Dallas Gold & Silver Exchange (DGSE) is using EPC Gen 2 tags to improve the management of its inventory of jewelry, diamonds, watches, rare coins and other products.
By Mary Catherine O'Connor
Jul 12, 2011With its background in deploying RFID inventory and security solutions for retailers that sell high-value goods (see Eyewear Retailer Finds RFID Helps It See Its Merchandise More Clearly), Electronic Inventory Solutions (EIS) believed it could help Dallas Gold & Silver Exchange (DGSE)—a Dallas-based retailer specializing in jewelry, diamonds, fine watches, metal bullion and rare coins—improve its inventory-management process.

Early this year, DGSE decided to take EIS—an RFID systems integrator based in Carrollton, Texas—up on its offer. Last month, the retailer replaced the bar-code labels used on its products with passive EPC Gen 2 RFID tags, as part of a program that the company says has slashed labor costs, boosted inventory accuracy and improved store security. As a result, DGSE is now reaping the rewards.

EIS designed a special tray that allows the tags to hang under the rings, thereby ensuring good RFID readability.

Before deploying radio frequency identification, Diane Goff, DGSE's manager of internal controls, spent a major portion of her time counting the jewelry and other items that her company sells. Every quarter, she'd visit DGSE's flagship location in Dallas, as well as its smaller stores in Euless, Texas; Charleston, S.C.; and Woodland Hills, Calif.—and conduct a physical inventory. At the Dallas location, which maintains a stock of roughly 6,000 products, this process took approximately 60 hours in total (or, cumulatively, six weeks annually). Add in the other three stores, each of which holds an inventory of around 1,500 items, and this part of her job became a huge time-suck.

▶ _EXTRACTED RECORDS_

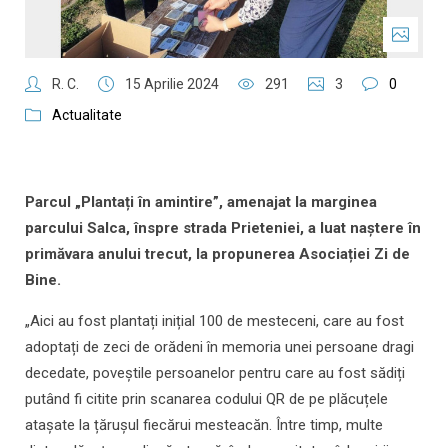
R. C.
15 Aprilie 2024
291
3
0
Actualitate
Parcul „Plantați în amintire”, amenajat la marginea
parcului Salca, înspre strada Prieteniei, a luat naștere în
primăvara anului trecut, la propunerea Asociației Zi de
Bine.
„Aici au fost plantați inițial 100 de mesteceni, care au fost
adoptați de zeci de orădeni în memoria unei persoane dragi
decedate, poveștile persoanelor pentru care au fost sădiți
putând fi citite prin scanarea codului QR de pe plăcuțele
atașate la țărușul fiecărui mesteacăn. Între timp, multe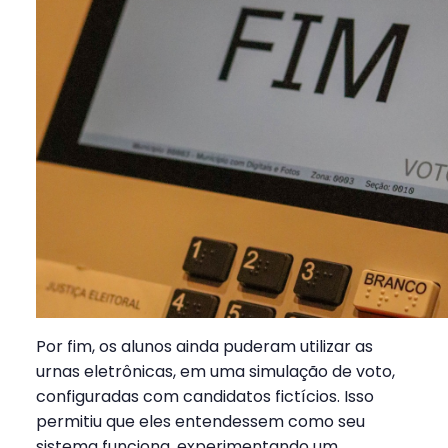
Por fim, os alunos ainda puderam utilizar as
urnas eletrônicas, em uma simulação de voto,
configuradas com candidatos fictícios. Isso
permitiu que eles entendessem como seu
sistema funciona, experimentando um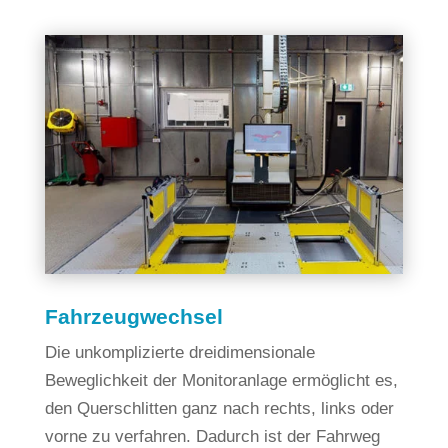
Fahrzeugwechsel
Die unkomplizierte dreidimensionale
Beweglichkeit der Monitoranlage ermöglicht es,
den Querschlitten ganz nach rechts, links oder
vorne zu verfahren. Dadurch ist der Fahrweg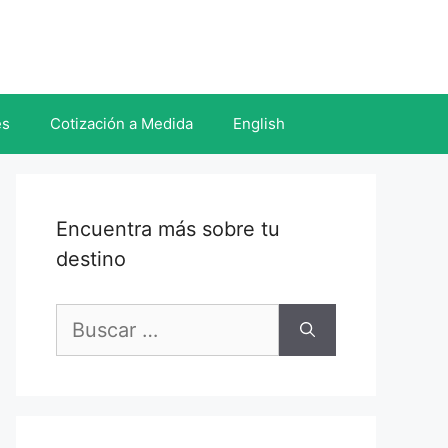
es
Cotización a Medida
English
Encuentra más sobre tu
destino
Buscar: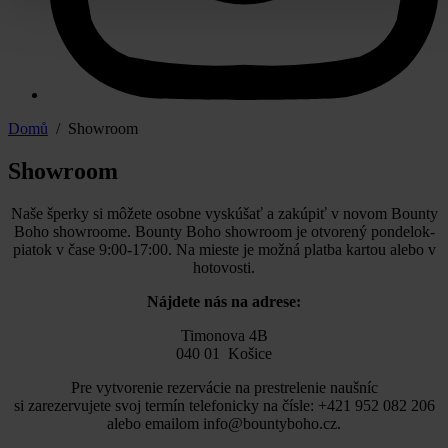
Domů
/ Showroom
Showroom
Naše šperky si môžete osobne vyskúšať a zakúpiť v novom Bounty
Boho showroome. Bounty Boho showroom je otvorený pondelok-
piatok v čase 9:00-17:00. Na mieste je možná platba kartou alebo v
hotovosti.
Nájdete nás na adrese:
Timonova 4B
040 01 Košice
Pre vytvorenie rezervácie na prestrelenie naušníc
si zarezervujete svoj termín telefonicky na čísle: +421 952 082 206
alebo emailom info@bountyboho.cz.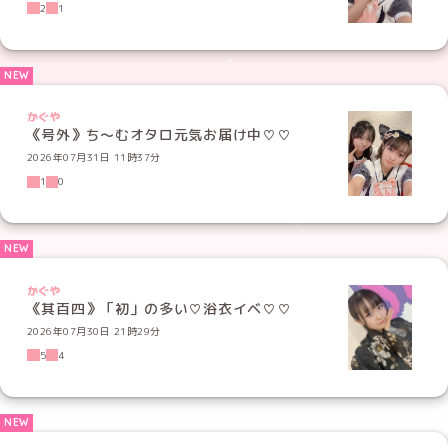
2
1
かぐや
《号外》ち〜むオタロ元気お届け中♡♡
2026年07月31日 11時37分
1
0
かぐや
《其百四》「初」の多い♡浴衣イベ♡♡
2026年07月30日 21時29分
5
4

▶ _ACTIVITY LIST_
[1] Reproduce the part of the article on the jewelry retailer's RFID tags that runs from "By Mary Catherine" up to and including "reaping the rewards.".
[2] Write the next part of the article on the jewelry retailer's RFID inventory system, picking up after its final sentence.
You can leave the rows aside.

▶ _RESPONSES IN ORDER_
[1]
By Mary Catherine O'Connor
Jul 12, 2011With its background in deploying RFID inventory and security solutions for retailers that sell high-value goods (see Eyewear Retailer Finds RFID Helps It See Its Merchandise More Clearly), Electronic Inventory Solutions (EIS) believed it could help Dallas Gold & Silver Exchange (DGSE)—a Dallas-based retailer specializing in jewelry, diamonds, fine watches, metal bullion and rare coins—improve its inventory-management process.

Early this year, DGSE decided to take EIS—an RFID systems integrator based in Carrollton, Texas—up on its offer. Last month, the retailer replaced the bar-code labels used on its products with passive EPC Gen 2 RFID tags, as part of a program that the company says has slashed labor costs, boosted inventory accuracy and improved store security. As a result, DGSE is now reaping the rewards.

[2]
Inventory Counting
These days, Goff's job is quite different. A passive EPC Gen 2 RFID tag is attached to every item in each store. As an item is received into inventory, an employee attaches a tag encoded with that product's item number. Each morning, after workers at each location move trays from the store vault to glass jewelry displays, they move a handheld RFID reader over each tray. The reader transmits the tag numbers to EIS' middleware, running on the retailer's network, which filters out duplicate tag numbers and forwards the list of tag numbers to the proprietary point-of-sale software.

Back at the Dallas office, Goff runs this list against a master list showing the inventory that should be at the store. She then sends the store employees a list of any items missing from that list—the interrogator occasionally fails to read two or three tags when initially passed over the trays, explains Darryl Hubbard, EIS' president and founder.